El primer ministro británico, Keir Starmer, abordó este domingo con el presidente estadounidense, Donald Trump, la importancia de «reabrir» el estrecho de Ormuz, según informó Downing Street en un comunicado.
«Los líderes conversaron sobre la situación en desarrollo en Oriente Medio y la importancia de reabrir el estrecho de Ormuz para poner fin a las perturbaciones en el transporte marítimo mundial, que están provocando un aumento de los costes en todo el mundo», indicó un portavoz de la oficina de Starmer.
El jefe del Gobierno británico también aprovechó la llamada para expresar sus condolencias por el personal del Ejército estadounidense que ha perdido la vida desde el inicio del conflicto el 28 de febrero.

⁂

Tarea 1 -> Copia de la noticia sobre Starmer y Trump todo lo que va desde "El primer ministro" hasta "en un comunicado.".
Tarea 2 -> Según la noticia sobre Starmer y Trump, ¿en qué fecha comenzó el conflicto?
Tarea 3 -> Prolonga, por favor, la noticia sobre Starmer y Trump a partir de su última oración.
No hace falta consultar los datos.

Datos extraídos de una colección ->
⁂

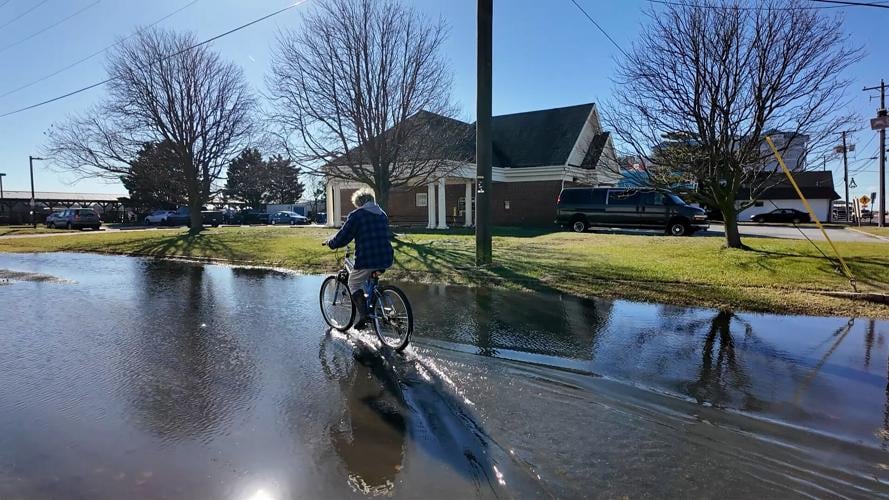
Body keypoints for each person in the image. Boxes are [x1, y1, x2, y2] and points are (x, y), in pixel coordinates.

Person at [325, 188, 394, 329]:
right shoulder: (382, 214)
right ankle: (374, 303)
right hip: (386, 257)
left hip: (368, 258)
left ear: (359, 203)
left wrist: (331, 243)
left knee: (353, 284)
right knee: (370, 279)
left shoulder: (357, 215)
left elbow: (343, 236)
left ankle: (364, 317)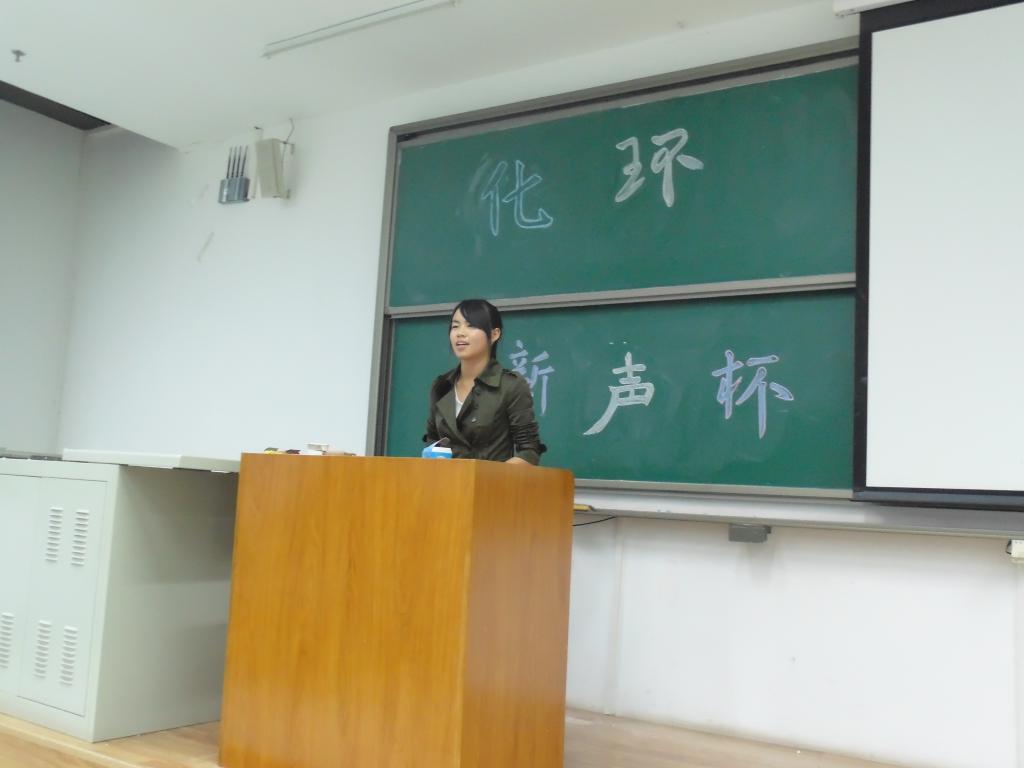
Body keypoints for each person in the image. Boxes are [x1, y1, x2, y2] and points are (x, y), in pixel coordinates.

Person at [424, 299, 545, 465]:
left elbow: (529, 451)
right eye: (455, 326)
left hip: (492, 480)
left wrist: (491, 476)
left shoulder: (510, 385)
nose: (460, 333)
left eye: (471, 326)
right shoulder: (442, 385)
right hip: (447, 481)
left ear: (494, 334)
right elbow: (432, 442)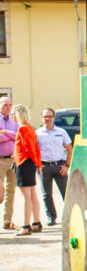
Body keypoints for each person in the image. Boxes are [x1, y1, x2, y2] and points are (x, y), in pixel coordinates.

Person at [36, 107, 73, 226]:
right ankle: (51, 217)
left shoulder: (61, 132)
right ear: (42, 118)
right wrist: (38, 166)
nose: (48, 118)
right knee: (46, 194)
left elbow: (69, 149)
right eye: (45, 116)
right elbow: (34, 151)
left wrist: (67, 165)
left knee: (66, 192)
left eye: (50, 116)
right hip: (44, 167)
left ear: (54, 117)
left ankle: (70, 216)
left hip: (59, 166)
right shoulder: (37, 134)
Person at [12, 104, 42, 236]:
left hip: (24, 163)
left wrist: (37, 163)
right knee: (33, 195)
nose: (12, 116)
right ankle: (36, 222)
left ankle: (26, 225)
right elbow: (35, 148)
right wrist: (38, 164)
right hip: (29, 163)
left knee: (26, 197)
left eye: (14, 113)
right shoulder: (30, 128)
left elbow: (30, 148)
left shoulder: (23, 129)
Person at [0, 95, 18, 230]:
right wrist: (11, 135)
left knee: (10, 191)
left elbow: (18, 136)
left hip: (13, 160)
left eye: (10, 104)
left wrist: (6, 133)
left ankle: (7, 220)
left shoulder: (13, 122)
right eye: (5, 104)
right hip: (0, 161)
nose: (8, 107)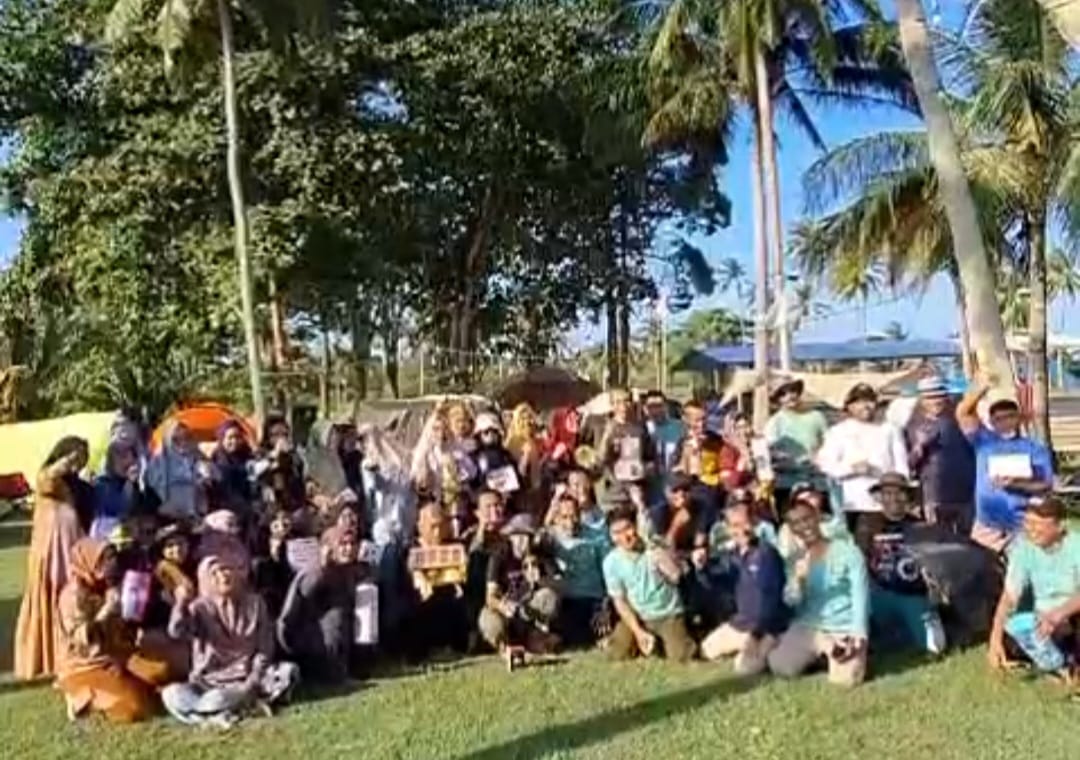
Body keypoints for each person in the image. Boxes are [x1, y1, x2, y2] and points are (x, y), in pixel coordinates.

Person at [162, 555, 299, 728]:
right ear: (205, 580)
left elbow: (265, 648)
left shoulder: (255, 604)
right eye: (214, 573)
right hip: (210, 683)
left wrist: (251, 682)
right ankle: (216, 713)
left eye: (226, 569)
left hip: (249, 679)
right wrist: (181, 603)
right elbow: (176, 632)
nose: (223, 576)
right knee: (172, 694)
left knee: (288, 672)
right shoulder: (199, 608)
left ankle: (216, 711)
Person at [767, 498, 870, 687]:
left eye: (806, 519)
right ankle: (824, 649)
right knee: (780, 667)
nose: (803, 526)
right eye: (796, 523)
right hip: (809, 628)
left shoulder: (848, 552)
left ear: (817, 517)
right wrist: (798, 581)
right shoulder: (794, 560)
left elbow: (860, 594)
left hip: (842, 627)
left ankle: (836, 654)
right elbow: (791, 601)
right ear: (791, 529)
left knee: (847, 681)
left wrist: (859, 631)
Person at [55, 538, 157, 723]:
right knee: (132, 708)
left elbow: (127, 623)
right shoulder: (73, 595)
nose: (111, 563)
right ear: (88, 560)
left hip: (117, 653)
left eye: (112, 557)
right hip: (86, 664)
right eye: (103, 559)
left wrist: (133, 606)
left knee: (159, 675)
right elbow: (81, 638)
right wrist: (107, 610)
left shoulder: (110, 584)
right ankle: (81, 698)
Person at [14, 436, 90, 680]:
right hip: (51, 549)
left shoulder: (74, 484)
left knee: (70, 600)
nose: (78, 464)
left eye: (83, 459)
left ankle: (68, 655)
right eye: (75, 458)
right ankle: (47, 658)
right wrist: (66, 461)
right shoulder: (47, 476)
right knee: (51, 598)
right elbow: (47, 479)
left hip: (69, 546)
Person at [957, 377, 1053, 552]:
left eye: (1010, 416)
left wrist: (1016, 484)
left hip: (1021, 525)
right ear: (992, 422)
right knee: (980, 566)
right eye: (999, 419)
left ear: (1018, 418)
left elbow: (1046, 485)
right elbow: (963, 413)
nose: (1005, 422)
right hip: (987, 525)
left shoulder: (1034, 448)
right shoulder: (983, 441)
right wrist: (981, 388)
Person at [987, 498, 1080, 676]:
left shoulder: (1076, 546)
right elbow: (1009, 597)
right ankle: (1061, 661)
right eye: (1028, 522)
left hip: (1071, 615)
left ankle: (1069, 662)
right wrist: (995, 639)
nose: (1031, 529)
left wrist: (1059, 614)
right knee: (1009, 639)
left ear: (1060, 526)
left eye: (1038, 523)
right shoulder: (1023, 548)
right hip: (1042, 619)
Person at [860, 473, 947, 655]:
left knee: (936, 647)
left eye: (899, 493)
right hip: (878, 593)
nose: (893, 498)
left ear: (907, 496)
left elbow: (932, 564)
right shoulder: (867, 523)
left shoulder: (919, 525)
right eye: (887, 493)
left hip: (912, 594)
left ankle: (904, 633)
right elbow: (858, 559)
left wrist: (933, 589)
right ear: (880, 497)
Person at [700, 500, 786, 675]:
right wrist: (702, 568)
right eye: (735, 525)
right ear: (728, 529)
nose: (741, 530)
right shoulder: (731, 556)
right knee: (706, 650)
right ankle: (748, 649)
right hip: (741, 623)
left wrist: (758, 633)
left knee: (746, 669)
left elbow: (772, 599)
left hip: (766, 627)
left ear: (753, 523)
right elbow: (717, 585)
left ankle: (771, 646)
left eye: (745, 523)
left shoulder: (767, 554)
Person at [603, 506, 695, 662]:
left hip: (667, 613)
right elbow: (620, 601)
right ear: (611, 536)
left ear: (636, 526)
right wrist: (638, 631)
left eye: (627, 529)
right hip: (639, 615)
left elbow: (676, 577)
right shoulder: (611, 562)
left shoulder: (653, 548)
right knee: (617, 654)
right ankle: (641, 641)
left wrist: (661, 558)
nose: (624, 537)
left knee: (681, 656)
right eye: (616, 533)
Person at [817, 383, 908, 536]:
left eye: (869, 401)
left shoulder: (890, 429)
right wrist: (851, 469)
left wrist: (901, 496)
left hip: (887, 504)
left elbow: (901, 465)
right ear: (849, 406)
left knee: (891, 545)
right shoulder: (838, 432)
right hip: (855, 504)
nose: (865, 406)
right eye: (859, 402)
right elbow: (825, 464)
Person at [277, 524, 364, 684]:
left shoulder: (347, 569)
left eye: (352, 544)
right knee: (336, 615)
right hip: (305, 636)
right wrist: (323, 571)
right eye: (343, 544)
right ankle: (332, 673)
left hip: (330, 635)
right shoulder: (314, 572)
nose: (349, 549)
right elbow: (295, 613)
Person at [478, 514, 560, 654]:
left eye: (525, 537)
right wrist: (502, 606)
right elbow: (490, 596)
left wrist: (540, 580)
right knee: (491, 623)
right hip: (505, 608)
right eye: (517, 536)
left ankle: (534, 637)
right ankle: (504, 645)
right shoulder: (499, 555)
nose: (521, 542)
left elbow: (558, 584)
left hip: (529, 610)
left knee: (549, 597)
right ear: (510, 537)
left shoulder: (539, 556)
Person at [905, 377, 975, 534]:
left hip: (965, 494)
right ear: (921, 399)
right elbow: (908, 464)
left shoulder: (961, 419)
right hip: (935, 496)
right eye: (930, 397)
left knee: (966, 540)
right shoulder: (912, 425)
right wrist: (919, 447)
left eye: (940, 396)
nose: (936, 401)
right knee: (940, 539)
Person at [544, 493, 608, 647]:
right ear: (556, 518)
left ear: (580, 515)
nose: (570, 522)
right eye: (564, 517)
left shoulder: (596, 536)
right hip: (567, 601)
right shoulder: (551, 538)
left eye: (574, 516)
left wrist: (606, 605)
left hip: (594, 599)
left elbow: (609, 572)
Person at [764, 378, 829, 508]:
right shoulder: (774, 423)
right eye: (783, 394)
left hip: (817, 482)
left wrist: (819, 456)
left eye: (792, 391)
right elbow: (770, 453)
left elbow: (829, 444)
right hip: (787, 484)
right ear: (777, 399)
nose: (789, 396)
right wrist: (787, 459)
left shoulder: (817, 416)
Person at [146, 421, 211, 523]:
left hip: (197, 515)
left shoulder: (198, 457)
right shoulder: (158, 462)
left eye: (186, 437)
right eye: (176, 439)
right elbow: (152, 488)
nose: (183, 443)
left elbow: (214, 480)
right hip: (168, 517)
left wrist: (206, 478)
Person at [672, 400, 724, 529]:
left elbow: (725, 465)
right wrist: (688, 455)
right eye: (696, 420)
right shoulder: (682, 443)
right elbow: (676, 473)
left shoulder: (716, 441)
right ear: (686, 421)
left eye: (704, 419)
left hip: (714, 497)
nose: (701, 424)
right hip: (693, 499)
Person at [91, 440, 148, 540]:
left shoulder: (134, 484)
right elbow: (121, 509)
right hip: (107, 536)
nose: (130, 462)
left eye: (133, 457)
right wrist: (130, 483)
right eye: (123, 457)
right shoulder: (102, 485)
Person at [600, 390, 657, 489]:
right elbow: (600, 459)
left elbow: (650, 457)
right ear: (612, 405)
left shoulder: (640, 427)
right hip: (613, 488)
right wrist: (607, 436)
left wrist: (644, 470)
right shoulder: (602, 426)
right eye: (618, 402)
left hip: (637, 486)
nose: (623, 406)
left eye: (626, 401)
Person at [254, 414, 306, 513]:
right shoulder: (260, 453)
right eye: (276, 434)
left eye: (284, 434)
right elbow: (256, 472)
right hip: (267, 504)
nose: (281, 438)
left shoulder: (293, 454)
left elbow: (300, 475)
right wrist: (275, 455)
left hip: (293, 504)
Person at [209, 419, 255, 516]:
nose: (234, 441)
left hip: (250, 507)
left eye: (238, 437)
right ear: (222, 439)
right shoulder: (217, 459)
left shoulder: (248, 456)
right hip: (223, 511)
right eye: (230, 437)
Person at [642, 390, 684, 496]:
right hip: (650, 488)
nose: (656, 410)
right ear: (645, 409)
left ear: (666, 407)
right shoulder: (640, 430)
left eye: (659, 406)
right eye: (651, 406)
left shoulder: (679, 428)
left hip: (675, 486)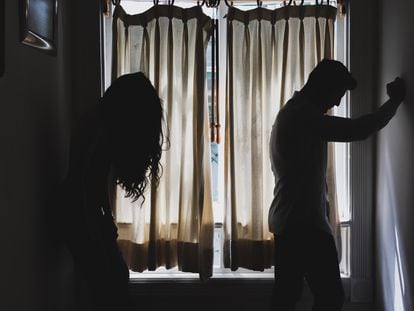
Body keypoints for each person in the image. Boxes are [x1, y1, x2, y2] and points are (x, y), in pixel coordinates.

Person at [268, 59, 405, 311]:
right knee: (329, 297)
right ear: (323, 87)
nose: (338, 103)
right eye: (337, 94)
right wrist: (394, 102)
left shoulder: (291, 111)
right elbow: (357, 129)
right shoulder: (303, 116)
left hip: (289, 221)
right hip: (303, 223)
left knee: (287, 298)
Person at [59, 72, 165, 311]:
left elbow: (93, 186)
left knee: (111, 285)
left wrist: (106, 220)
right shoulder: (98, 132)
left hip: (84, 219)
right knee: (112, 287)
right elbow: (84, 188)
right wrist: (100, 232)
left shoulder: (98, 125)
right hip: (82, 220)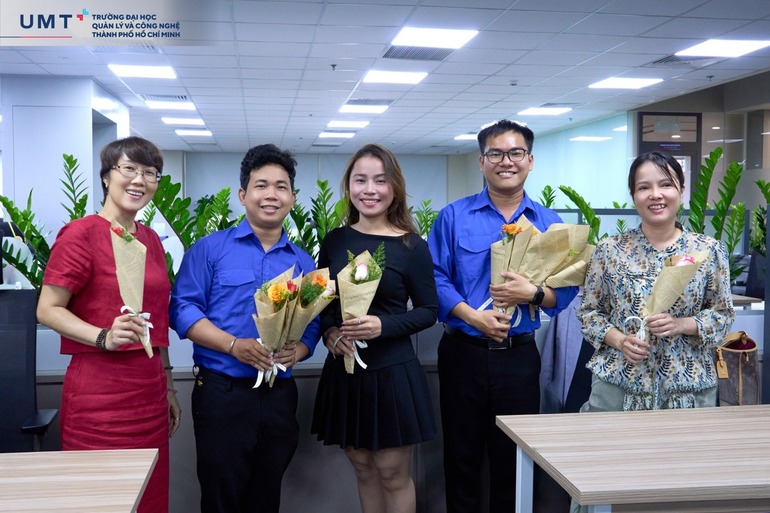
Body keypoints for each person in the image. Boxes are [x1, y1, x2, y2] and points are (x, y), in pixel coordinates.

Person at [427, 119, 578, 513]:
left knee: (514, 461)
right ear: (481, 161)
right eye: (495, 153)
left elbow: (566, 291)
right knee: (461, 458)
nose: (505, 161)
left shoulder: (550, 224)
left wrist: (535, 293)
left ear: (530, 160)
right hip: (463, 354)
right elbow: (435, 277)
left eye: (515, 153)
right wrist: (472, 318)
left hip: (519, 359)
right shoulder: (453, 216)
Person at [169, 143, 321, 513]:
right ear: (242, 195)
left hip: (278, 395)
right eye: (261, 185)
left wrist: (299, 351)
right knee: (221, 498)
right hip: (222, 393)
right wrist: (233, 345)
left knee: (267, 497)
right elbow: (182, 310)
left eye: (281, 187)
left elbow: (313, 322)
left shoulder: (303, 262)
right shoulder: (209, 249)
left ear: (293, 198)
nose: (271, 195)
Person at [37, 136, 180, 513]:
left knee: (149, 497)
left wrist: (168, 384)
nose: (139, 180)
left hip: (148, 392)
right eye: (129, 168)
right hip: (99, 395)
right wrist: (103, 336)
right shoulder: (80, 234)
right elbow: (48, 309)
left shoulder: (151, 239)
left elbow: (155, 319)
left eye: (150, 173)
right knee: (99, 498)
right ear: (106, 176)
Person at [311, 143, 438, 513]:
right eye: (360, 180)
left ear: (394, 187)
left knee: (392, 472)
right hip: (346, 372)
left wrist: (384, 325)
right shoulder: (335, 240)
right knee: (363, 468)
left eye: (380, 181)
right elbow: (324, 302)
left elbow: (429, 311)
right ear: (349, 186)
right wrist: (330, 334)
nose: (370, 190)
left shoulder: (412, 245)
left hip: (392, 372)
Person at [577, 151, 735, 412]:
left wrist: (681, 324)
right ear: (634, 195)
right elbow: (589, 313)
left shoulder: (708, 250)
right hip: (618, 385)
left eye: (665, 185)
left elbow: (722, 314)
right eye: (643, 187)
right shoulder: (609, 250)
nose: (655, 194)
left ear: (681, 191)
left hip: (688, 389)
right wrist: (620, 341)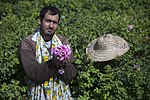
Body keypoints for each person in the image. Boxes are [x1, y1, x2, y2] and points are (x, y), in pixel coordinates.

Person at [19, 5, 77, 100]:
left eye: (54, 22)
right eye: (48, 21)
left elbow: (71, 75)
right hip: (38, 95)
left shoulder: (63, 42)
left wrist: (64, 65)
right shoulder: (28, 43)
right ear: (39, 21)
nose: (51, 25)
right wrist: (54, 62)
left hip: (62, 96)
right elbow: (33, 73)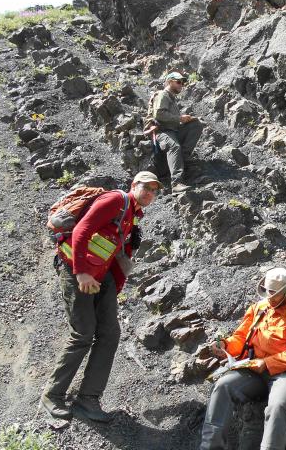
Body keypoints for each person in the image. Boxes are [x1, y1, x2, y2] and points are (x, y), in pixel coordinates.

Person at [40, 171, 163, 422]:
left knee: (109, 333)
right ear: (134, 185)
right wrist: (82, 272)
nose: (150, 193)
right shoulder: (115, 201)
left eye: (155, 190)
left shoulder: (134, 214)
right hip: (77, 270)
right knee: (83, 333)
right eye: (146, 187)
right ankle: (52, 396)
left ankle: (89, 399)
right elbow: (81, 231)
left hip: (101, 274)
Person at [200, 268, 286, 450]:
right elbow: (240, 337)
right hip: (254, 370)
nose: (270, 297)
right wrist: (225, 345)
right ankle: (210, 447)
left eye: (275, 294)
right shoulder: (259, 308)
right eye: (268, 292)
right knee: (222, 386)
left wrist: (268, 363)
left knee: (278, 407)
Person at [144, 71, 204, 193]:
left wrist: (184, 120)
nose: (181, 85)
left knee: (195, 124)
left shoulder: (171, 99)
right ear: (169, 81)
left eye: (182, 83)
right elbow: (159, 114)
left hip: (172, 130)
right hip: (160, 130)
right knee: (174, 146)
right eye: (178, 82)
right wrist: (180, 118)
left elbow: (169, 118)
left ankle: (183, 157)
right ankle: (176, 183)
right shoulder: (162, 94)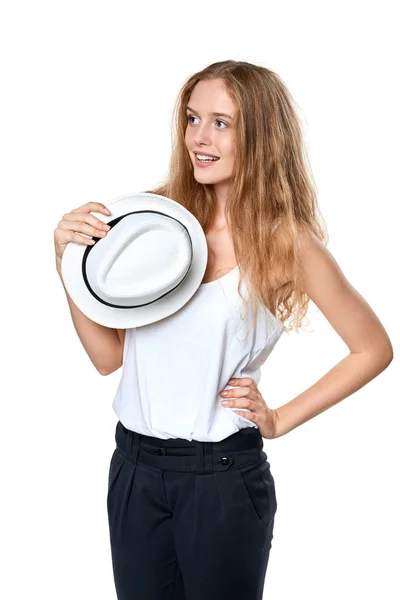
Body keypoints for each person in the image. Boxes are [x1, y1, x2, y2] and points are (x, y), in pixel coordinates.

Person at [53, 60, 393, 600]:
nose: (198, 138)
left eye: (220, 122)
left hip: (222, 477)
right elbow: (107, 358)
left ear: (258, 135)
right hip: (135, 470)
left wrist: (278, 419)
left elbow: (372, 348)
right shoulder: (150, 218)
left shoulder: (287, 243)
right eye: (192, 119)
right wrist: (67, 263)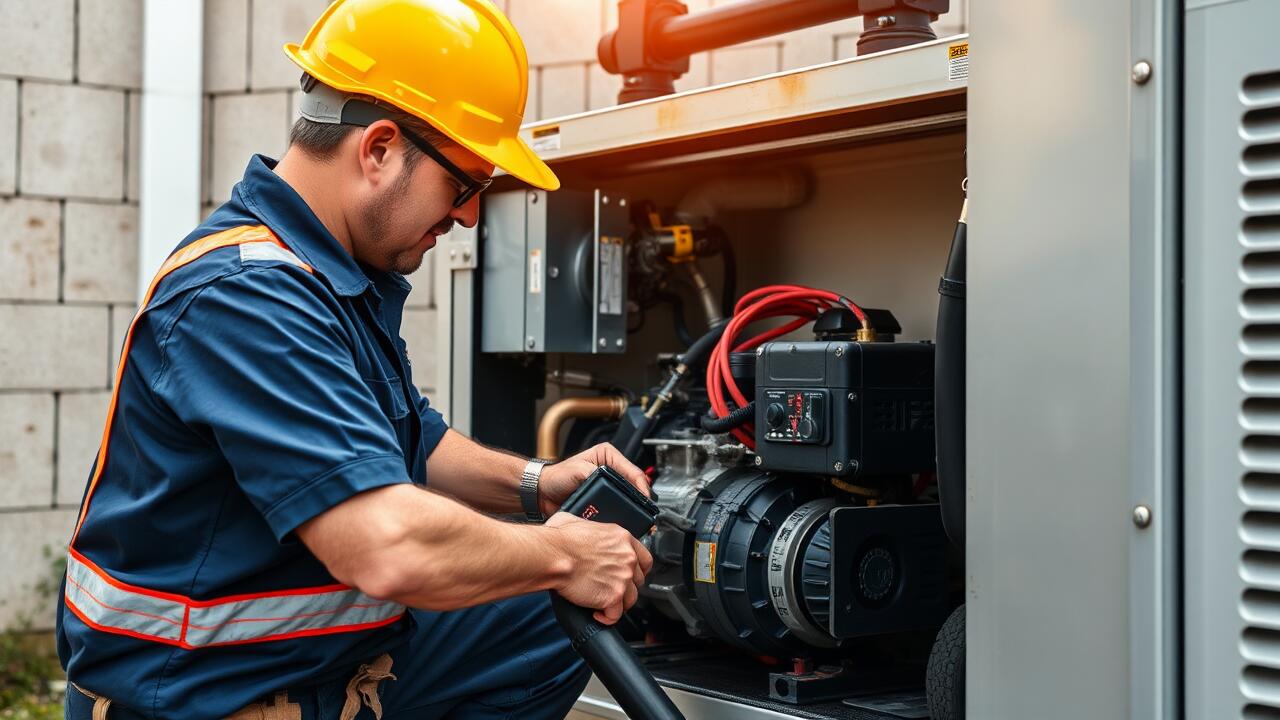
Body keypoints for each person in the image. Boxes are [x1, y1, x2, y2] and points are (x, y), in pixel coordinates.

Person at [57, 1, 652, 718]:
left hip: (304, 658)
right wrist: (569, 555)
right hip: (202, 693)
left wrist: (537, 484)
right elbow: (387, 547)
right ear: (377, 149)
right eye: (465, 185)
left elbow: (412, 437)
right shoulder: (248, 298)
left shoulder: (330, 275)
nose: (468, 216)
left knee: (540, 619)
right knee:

⁂

Respuesta 1 ->
El primer ministro británico, Keir Starmer, abordó este domingo con el presidente estadounidense, Donald Trump, la importancia de «reabrir» el estrecho de Ormuz, según informó Downing Street en un comunicado.

Respuesta 2 -> El 28 de febrero.

Respuesta 3 ->
La conversación entre Starmer y Trump sucede después de que el jefe de la Casa Blanca hiciese un llamamiento en su red Truth Social a potencias como China, Francia, Japón, Corea del Sur y el Reino Unido para que envíen buques al estrecho para que «deje de ser una amenaza de una nación totalmente descabezada».
Tras la llamada con Trump, el primer ministro británico habló asimismo su homólogo canadiense, Mark Carney, sobre el «impacto del cierre continuado» de Ormuz en el comercio internacional y acordaron dialogar más en profundidad del asunto en su reunión de mañana, junto a otros temas bilaterales.
El paso de Ormuz, entre el golfo Pérsico y el golfo de Omán, por donde pasa el 20 % del tráfico marítimo global de petróleo, está cerrado de facto por Teherán desde el estallido de la guerra en Oriente Medio, lo que ha elevado los precios del barril de crudo hasta más de 100 dólares.
El Reino Unido ha rechazado participar de manera activa en la guerra de EEUU e Israel contra Irán, pero sí ha permitido a Washington hacer uso de las bases británicas en Oriente Medio para efectuar ataques y ha aumentado su presencia en la zona para llevar a cabo «operaciones defensivas» en las que ha admitido derribar múltiples drones iraníes.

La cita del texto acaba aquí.